> [DATA UNDER STUDY]:
#####

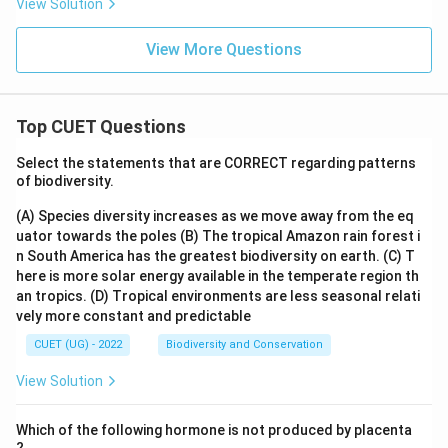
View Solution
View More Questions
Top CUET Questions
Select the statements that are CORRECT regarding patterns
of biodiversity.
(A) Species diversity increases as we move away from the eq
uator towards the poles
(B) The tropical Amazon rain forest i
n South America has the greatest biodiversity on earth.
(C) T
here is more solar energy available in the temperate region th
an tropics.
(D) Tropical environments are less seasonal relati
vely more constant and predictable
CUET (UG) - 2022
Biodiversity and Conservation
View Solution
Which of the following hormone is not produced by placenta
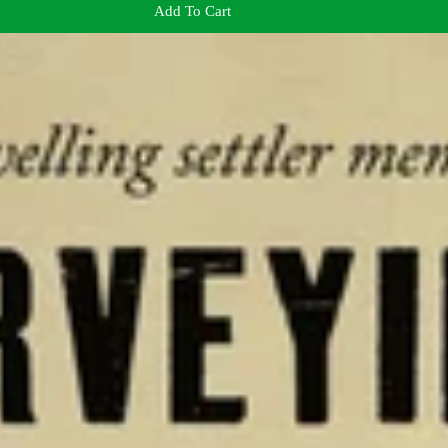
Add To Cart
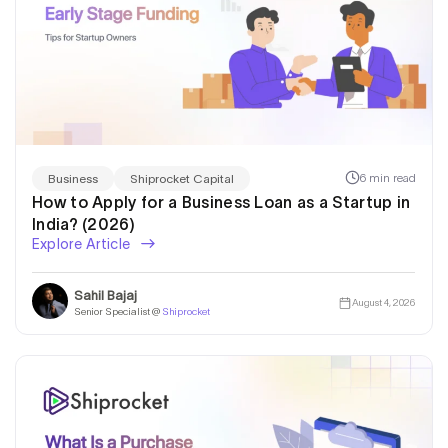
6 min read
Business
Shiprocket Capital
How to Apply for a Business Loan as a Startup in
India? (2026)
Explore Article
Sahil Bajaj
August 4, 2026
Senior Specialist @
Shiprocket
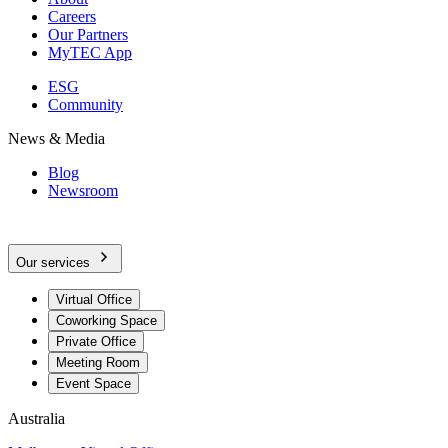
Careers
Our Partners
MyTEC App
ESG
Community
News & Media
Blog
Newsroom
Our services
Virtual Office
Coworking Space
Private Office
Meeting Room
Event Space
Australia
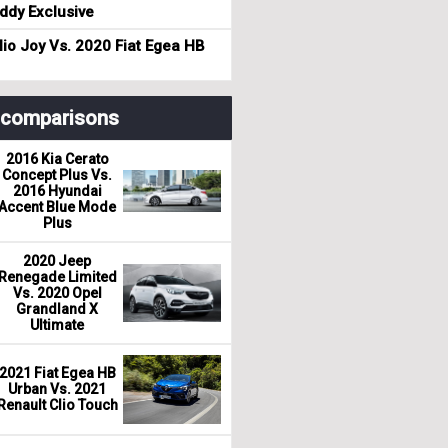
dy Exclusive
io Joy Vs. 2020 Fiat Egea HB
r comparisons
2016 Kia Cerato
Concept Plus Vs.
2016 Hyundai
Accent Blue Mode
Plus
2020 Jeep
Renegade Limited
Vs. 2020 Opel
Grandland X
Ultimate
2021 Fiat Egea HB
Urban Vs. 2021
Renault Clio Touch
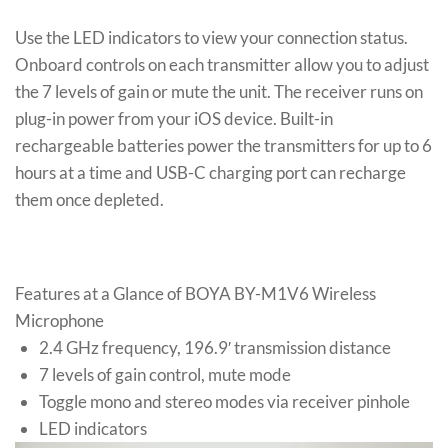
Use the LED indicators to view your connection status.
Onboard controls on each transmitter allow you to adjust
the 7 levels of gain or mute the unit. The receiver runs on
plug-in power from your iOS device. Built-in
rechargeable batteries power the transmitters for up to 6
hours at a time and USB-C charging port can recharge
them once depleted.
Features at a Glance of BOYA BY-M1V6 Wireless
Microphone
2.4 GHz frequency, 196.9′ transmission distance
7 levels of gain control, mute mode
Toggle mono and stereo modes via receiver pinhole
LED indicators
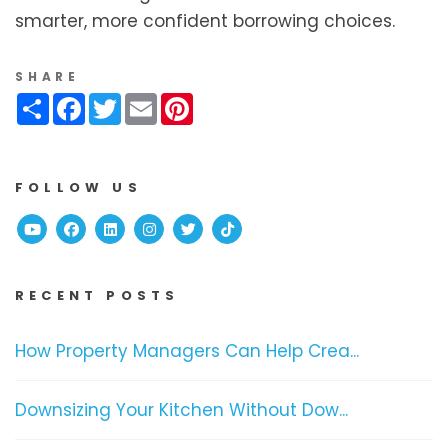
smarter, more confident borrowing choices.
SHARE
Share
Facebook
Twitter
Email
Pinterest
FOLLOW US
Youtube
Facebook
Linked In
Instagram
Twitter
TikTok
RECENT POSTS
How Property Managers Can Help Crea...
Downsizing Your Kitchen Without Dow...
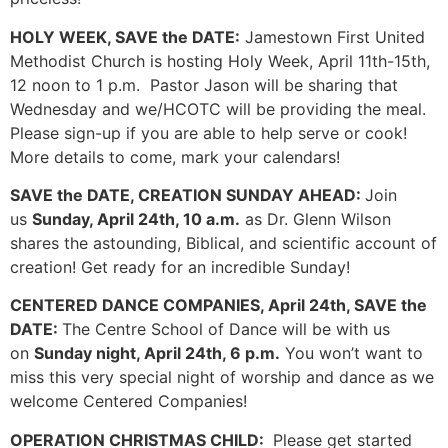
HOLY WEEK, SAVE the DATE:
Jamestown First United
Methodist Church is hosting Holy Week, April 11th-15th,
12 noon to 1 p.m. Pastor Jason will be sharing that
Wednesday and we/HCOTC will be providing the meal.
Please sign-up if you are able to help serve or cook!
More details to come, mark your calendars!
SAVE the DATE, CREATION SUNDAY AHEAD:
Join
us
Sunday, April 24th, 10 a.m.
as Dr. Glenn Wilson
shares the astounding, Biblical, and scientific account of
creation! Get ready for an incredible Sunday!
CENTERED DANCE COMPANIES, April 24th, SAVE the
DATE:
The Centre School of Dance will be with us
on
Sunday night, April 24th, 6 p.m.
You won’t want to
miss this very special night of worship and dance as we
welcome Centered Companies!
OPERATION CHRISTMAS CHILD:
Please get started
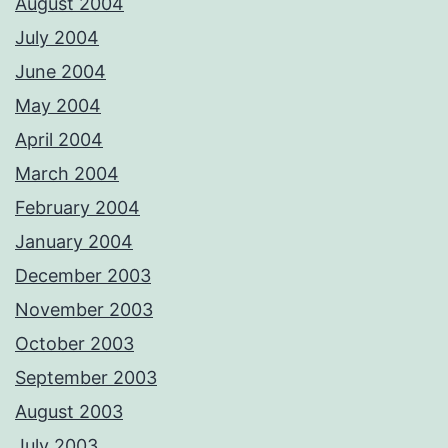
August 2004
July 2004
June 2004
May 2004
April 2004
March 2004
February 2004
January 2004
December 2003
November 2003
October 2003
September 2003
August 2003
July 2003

#####

> [REQUEST]:
Put the text lines from all the records above into a JSON list of strings, one string per line, with blank lines omitted. Leave the pictures out of the answer.

> [OUTPUT OF THE EXERCISE]:
[
  "View Solution",
  "View More Questions",
  "Top CUET Questions",
  "Select the statements that are CORRECT regarding patterns",
  "of biodiversity.",
  "(A) Species diversity increases as we move away from the eq",
  "uator towards the poles",
  "(B) The tropical Amazon rain forest i",
  "n South America has the greatest biodiversity on earth.",
  "(C) T",
  "here is more solar energy available in the temperate region th",
  "an tropics.",
  "(D) Tropical environments are less seasonal relati",
  "vely more constant and predictable",
  "CUET (UG) - 2022",
  "Biodiversity and Conservation",
  "View Solution",
  "Which of the following hormone is not produced by placenta",
  "Add To Cart",
  "6 min read",
  "Business",
  "Shiprocket Capital",
  "How to Apply for a Business Loan as a Startup in",
  "India? (2026)",
  "Explore Article",
  "Sahil Bajaj",
  "August 4, 2026",
  "Senior Specialist @",
  "Shiprocket",
  "Careers",
  "Our Partners",
  "MyTEC App",
  "ESG",
  "Community",
  "News & Media",
  "Blog",
  "Newsroom",
  "Our services",
  "Virtual Office",
  "Coworking Space",
  "Private Office",
  "Meeting Room",
  "Event Space",
  "Australia",
  "dy Exclusive",
  "io Joy Vs. 2020 Fiat Egea HB",
  "r comparisons",
  "2016 Kia Cerato",
  "Concept Plus Vs.",
  "2016 Hyundai",
  "Accent Blue Mode",
  "Plus",
  "2020 Jeep",
  "Renegade Limited",
  "Vs. 2020 Opel",
  "Grandland X",
  "Ultimate",
  "2021 Fiat Egea HB",
  "Urban Vs. 2021",
  "Renault Clio Touch",
  "Use the LED indicators to view your connection status.",
  "Onboard controls on each transmitter allow you to adjust",
  "the 7 levels of gain or mute the unit. The receiver runs on",
  "plug-in power from your iOS device. Built-in",
  "rechargeable batteries power the transmitters for up to 6",
  "hours at a time and USB-C charging port can recharge",
  "them once depleted.",
  "Features at a Glance of BOYA BY-M1V6 Wireless",
  "Microphone",
  "2.4 GHz frequency, 196.9′ transmission distance",
  "7 levels of gain control, mute mode",
  "Toggle mono and stereo modes via receiver pinhole",
  "LED indicators",
  "smarter, more confident borrowing choices.",
  "SHARE",
  "Share",
  "Facebook",
  "Twitter",
  "Email",
  "Pinterest",
  "FOLLOW US",
  "Youtube",
  "Facebook",
  "Linked In",
  "Instagram",
  "Twitter",
  "TikTok",
  "RECENT POSTS",
  "How Property Managers Can Help Crea...",
  "Downsizing Your Kitchen Without Dow...",
  "HOLY WEEK, SAVE the DATE:",
  "Jamestown First United",
  "Methodist Church is hosting Holy Week, April 11th-15th,",
  "12 noon to 1 p.m. Pastor Jason will be sharing that",
  "Wednesday and we/HCOTC will be providing the meal.",
  "Please sign-up if you are able to help serve or cook!",
  "More details to come, mark your calendars!",
  "SAVE the DATE, CREATION SUNDAY AHEAD:",
  "Join",
  "us",
  "Sunday, April 24th, 10 a.m.",
  "as Dr. Glenn Wilson",
  "shares the astounding, Biblical, and scientific account of",
  "creation! Get ready for an incredible Sunday!",
  "CENTERED DANCE COMPANIES, April 24th, SAVE the",
  "DATE:",
  "The Centre School of Dance will be with us",
  "on",
  "Sunday night, April 24th, 6 p.m.",
  "You won’t want to",
  "miss this very special night of worship and dance as we",
  "welcome Centered Companies!",
  "OPERATION CHRISTMAS CHILD:",
  "Please get started",
  "August 2004",
  "July 2004",
  "June 2004",
  "May 2004",
  "April 2004",
  "March 2004",
  "February 2004",
  "January 2004",
  "December 2003",
  "November 2003",
  "October 2003",
  "September 2003",
  "August 2003",
  "July 2003"
]